**Things to do**
(A) Answer these questions using the JUICE flyby excerpt, one answer per line:
(i) How many instruments does JUICE carry?
(ii) How close will JUICE come to the Moon's surface during the lunar flyby?
(iii) In which country was the JANUS camera developed and built?
(B) List every place on Earth that the JUICE flyby excerpt says will be photographed.
(C) Reproduce the stretch of the JUICE flyby excerpt from "DLR is involved" through "optimise the results.".

**Excerpt provided**
The scientific benefit of this close double flyby will be measurements taken by the ten instruments onboard JUICE, which were developed for use during flybys of Jupiter's three large icy moons. The instruments will all be switched on and record data above the surface of the Moon, and most will be switched on again 24 hours later during the Earth flyby. The physical measurements and recordings from the imaging experiments will first and foremost serve to check the instruments are working following JUICE’s launch and after 16 months exposed to space, as well as to calibrate the sensors.
During the lunar flyby, JUICE will come within 750 kilometres of the Moon's surface. The JANUS camera will not be pointed vertically at the lunar surface but will achieve an optimum resolution of approximately 13 metres per pixel. The final image on departure from the Moon will be captured at a distance of 2800 kilometres and will have a resolution of 42 metres per pixel. The photographed regions lie on a narrow strip along the lunar equator, both on the far side and the near side which will be fully illuminated due to a full Moon. The images of Earth will have resolutions between 125 metres – albeit over the ocean – and 250 metres per pixel due to the greater overflight altitude. Parts of Madagascar, Thailand, Cambodia, the Philippines and Hawaii will be photographed.
DLR is involved in the instrumentation of the JUICE mission with a combined 'one-and-a-half' hardware contributions. The DLR Institute of Planetary Research contributed several hardware components to the JANUS camera system (Jovis, Amorum ac Natorum Undique Scrutator; Latin for 'Comprehensive exploration of Jupiter, and his loves and descendants'), which was developed and built in Italy by Leonardo S.p.A.. The scientific team is led by Pasquale Palumbo at the Istituto Nazionale di Astrofisica (INAF) in Rome and Ganna Portyankina from the DLR Institute of Planetary Research. Image planning, camera operation, data processing and scientific analysis will be shared between the two institutions to optimise the results.

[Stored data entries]
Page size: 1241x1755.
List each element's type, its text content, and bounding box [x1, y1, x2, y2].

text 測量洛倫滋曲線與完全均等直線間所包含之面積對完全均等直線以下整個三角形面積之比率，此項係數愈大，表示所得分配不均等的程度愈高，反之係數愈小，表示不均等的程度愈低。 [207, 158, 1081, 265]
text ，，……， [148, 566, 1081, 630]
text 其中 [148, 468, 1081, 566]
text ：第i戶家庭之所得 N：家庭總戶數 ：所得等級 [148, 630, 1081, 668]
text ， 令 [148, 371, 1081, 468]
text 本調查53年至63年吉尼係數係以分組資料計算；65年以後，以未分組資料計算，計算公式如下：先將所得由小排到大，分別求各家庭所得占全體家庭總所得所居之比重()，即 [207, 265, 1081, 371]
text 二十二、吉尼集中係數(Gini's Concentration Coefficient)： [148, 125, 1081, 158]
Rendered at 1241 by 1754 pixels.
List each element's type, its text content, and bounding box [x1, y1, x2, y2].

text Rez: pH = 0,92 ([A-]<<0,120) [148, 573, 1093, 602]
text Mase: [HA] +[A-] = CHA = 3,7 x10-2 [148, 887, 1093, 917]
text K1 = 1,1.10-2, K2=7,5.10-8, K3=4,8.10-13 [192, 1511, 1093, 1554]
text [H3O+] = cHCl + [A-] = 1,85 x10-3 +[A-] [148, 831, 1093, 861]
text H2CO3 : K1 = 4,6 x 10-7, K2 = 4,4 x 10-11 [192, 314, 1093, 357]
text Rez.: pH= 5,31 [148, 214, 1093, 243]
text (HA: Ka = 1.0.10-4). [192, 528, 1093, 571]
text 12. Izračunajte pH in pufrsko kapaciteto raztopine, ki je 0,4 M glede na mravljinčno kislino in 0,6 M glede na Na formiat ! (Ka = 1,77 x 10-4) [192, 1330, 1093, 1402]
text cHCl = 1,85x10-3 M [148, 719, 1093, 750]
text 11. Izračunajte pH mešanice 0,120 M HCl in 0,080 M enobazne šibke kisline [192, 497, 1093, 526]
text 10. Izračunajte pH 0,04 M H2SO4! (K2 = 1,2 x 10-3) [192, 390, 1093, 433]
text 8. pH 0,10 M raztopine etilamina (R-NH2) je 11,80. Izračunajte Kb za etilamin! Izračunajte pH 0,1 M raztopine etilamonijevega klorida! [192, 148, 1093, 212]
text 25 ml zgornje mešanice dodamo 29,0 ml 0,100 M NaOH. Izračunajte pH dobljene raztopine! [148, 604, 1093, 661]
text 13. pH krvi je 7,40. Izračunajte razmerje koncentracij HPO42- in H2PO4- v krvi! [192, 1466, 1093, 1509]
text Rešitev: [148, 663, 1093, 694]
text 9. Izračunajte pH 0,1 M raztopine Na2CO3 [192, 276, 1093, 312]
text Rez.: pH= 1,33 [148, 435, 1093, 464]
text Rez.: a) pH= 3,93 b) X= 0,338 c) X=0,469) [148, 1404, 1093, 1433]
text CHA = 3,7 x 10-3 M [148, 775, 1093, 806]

**Correct answers**
(A)
(i) Ten
(ii) Within 750 kilometers
(iii) Italy

(B) Madagascar, Thailand, Cambodia, the Philippines, Hawaii

(C)
DLR is involved in the instrumentation of the JUICE mission with a combined 'one-and-a-half' hardware contributions. The DLR Institute of Planetary Research contributed several hardware components to the JANUS camera system (Jovis, Amorum ac Natorum Undique Scrutator; Latin for 'Comprehensive exploration of Jupiter, and his loves and descendants'), which was developed and built in Italy by Leonardo S.p.A.. The scientific team is led by Pasquale Palumbo at the Istituto Nazionale di Astrofisica (INAF) in Rome and Ganna Portyankina from the DLR Institute of Planetary Research. Image planning, camera operation, data processing and scientific analysis will be shared between the two institutions to optimise the results.